Ela concorda com Mariana Kalil sobre a "janela de oportunidade" que se criou durante o governo Bolsonaro para o aumento da presença de militares no governo.
"A ocasião faz o ladrão. Abriram espaço e os militares aproveitaram esse vácuo para ocupar postos de relevo. Os militares no Brasil são uma elite e se comportaram como elite ao assegurar posições e recursos. Mas, ao fazer isso, eles foram tragados para o olho do furacão", explica a professora.
Mito da casta superior em xeque
Tanto Mariana Kalil quanto Maria Celina Soares D'Araújo avaliam que a participação direta de militares nas tentativas de liberar as joias dadas à família Bolsonaro mancham a reputação da instituição.
"No Brasil, criou-se o mito de que os militares fossem uma casta superior, incorruptíveis e muito técnicos. Esse episódio colocou esse mito em xeque. Há uma exposição muito negativa", afirma Kalil.
Para Maria Celina, o dano à imagem dos militares neste caso é grave.
"O envolvimento das Forças Armadas com esse episódio das joias é muito sério porque, no Brasil, elas nunca foram rotuladas como parte de uma chamada 'cleptocracia' como vimos em alguns países vizinhos. Essa imagem se manteve intacta até recentemente.
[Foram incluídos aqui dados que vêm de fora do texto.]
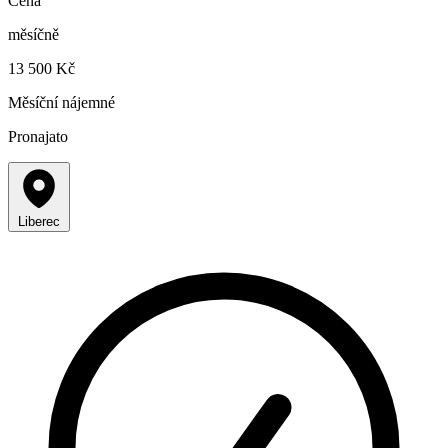
Cena
měsíčně
13 500 Kč
Měsíční nájemné
Pronajato
Liberec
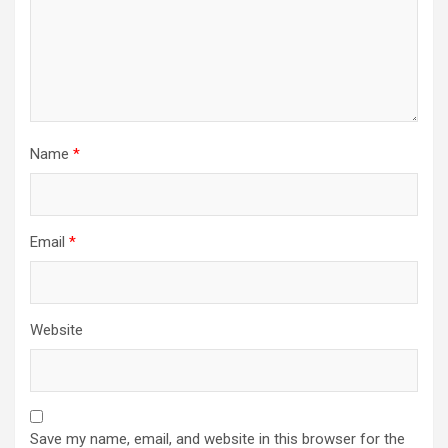
Name
*
Email
*
Website
Save my name, email, and website in this browser for the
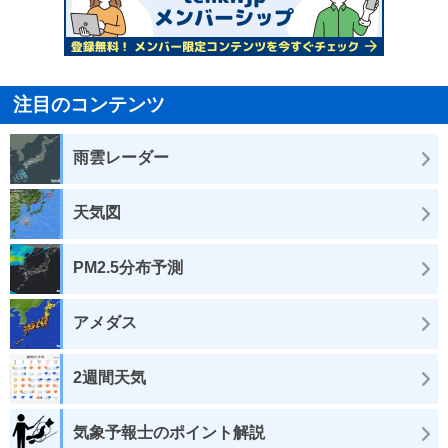
注目のコンテンツ
雨雲レーダー
天気図
PM2.5分布予測
アメダス
2週間天気
気象予報士のポイント解説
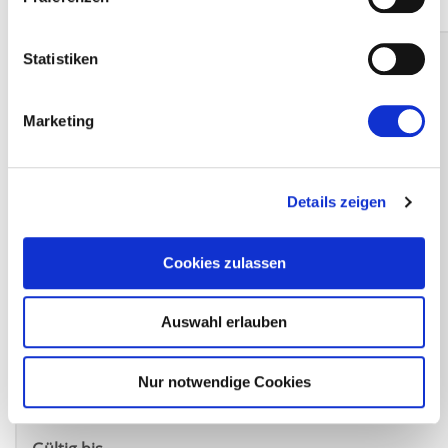
Statistiken
Arbeitgeber
Marketing
Details zeigen
Cookies zulassen
Arbeitsort
Im Untergrund 1, Teisendorf, Bayern, 83317,
Auswahl erlauben
Deutschland
Arbeitszeiten
Nur notwendige Cookies
i.d.R.: 06:30 - 15:30 Uhr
Agora, estamos vendo casos de militares em transações escusas e isso tem um impacto grande nessa mística", afirmou.
Mariana Kalil afirma que, entre os militares, o caso é tratado com certo distanciamento porque, na visão deles, as pessoas envolvidas não estavam atuando como militares.
"Os envolvidos estavam atuando como civis porque estavam cedidos por suas forças. O problema é que uma vez militar, sempre militar. As pessoas, em geral, não vão fazer essa distinção", afirma.
Em nota, o Exército disse que como o militar envolvido no episódio não estava a serviço da Força, os processos investigatórios devem ser feitos pelo órgão ao qual ele estava subordinado.
"O Exército segue à disposição dos Órgãos que apuram os fatos, a fim de contribuir com as investigações, sendo que quaisquer esclarecimentos solicitados serão prestados exclusivamente a esses órgãos. Nesse contexto, a Instituição tem proporcionado total apoio para o esclarecimento de todos os fatos", disse outro trecho da nota.
A Marinha enviou nota informando que o caso está sendo apurado fora do âmbito militar.
A reportagem também entrou em contato com Mauro Cid, mas ele não respondeu às chamadas e às mensagens enviadas.
O sargento Jairo Moreira da Silva desligou o telefone quando a reportagem se identificou.
Marcos Soeiro e seus representantes não foi localizado pela reportagem.